Depuis maintenant plus de 10 ans, un panel d’économistes s’exprime sur l’opportunité de donner un « coup de pouce » au Smic. Une fois n’est pas coutume, ce groupe « d’experts » s’est prononcé contre le coup de pouce, comme toujours depuis sa création.
Un groupe d’experts vraiment neutre ?
Il faut dire que la composition de ce groupe d’experts laisse à désirer… A titre d’exemple, on y trouve depuis 2017, l’économiste André Zylberberg qui compare les économistes en désaccord avec lui de « négationnistes économique », un homme qui a le sens de la mesure. Dans ce livre publié en 2016, il avait d’ailleurs déjà critiqué le niveau du Smic en France. Ce panel d’économistes sert donc à avaliser les décisions du gouvernement de ne pas augmenter le smic et leur donne une caution scientifique mais le parti pris est assez simple à deviner.
Non, le Smic n’est pas un frein à notre compétitivité
Selon les auteurs de ce rapport, le Smic nuit à la compétitivité des entreprises françaises et à l’emploi des moins qualifiés. Concrètement, si ces derniers n’acceptent pas la sur-exploitation personne ne les embauchera selon ce rapport. Un des arguments étant qu’avec un « coût du travail » élevé l’arbitrage entre embauches de personnel et mécanisation-robotisation tourne plus souvent à l’avantage des machines. L’autre argument concerne la compétitivité française, autrement dit le salaire minimum français est trop élevé par rapport à ses voisins. Cela est sans compter la productivité des français, ce qui compte pour une entreprise ce n’est pas combien un salarié lui coûte mais combien il lui rapporte par rapport au coût et étant donné la très grande productivité en France, ce ratio n’est pas plus élevé qu’ailleurs !

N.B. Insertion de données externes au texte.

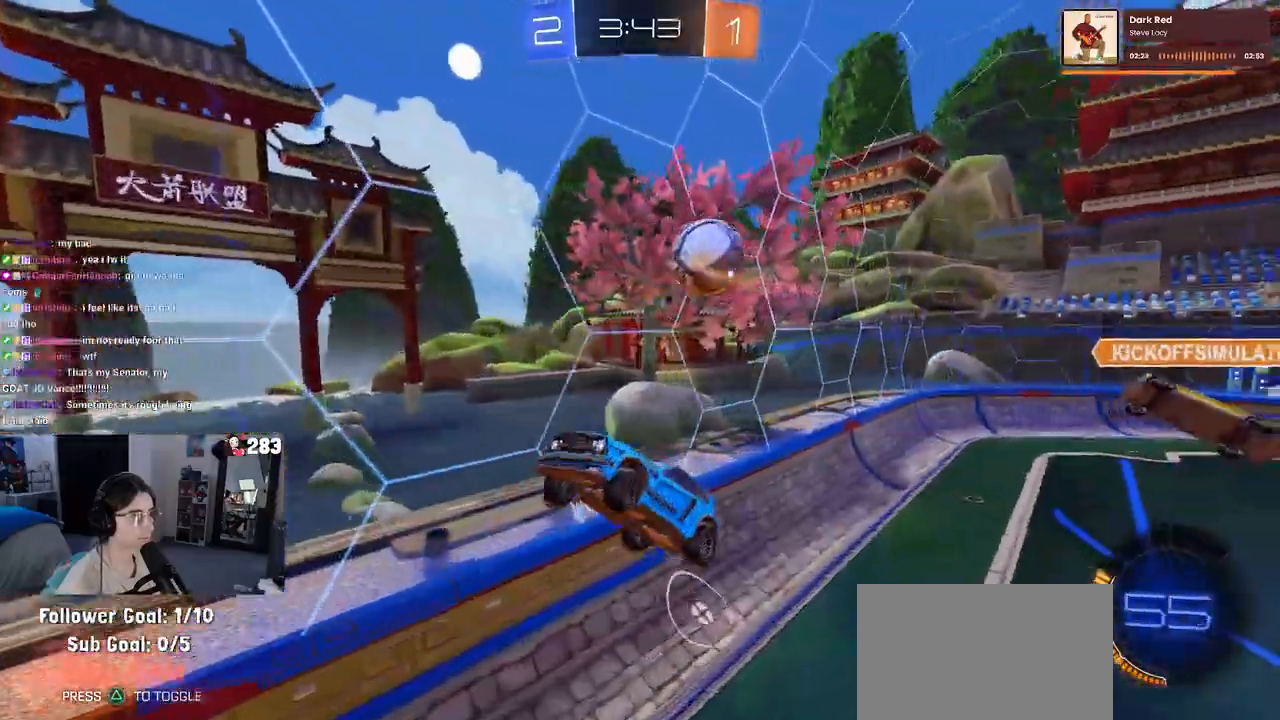
{"buttons": ["R2"], "left_stick": "left", "right_stick": "center", "events": [[50, "L1", "up"], [250, "left_stick", "left"], [300, "SQUARE", "down"], [383, "SQUARE", "up"]]}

De plus, cette vision en termes de coûts est trop simpliste à notre sens et omet l’effet positif d’une hausse de salaire sur l’économie. Pour rappel, en 2018, les dépenses de consommation des ménages représentaient près de 52% du PIB. La consommation est le moteur de la croissance. Sans surprise, ce sont les plus pauvres qui consomment la plus grande partie de leur revenu. Ainsi, les 20% de ménages les plus pauvres consomment 93% de leur revenu tandis que les 20% les plus riches en épargnent 28%. D’un point de vue de l’efficacité économique on voit bien que l’augmentation des bas salaires est un facteur de stimulation important de l’économie. Augmenter le SMIC, c’est augmenter immédiatement la consommation des ménages et donc la demande adressée aux entreprises.
La prime d’activité n’a pas vocation à se substituer au salaire
« Smicards, arrêtez de vous plaindre, c’est pire ailleurs », c’est en somme ce que dit le rapport ! Selon le rapport, les salariés payés au salaire minimum sont les mieux payés de pays de l’OCDE [Groupe de 36 pays, essentiellement des économies développées]… en prenant en compte les prestations sociales comme la prime d’activité. Ce n’est pas acceptable, les prestations sociales n’ont pas vocation à remplacer le salaire ! Aucun droits sociaux ne sont acquis sur cette fraction du revenu. De plus, ce n’est pas au contribuable de payer une partie du salaire des travailleurs alors que ce sont les employeurs qui en tirent profit.
Nous annoncions ce risque de substitution entre prime d’activité et salaire depuis des mois, ces experts nous donnent raison sans aucune réserve.
Une nouvelle attaque à l’indépendance des femmes
Cette substitution est dangereuse pour les femmes puisqu’elle peut aggraver la dépendance au conjoint dans le cadre d’un couple hétérosexuel. En effet, le salaire est individuel, une femme au Smic profiterait donc d’une augmentation du salaire minimum et acquerrait des droits dessus. Au contraire, avec la prime d’activité, si le conjoint à un salaire un peu plus élevé (ce qui est souvent le cas du fait des inégalités salariales F/H), la femme ne reçoit pas de prime d’activité puisque cette prestation est calculée sur les ressources du couple. C’est totalement inacceptable.
Peu importe la configuration du couple, s’il y a un écart de salaire entre les deux conjoint-e-s, le plus bas salaire est une nouvelle fois fragilisé et dépendant.
En somme, ce rapport qui doit éclairer les négociations se tenant lors de la prochaine réunion du CNNC est un blanc-seing délivré par des économistes libéraux. Les hypothèses retenues obéissant à l’idéologie libérale, il est tout à fait logique que les conclusions y obéissent aussi. Cette justification de la non-augmentation du Smic suite à la revalorisation de la prime d’activité est un aveu du transfert des charges salariales du patronat vers le contribuable. Nous ne pouvons pas nous y résoudre. L’augmentation du Smic à hauteur de 1800€ bruts est fondamentale, aussi bien pour les salariés que pour l’ensemble de l’économie.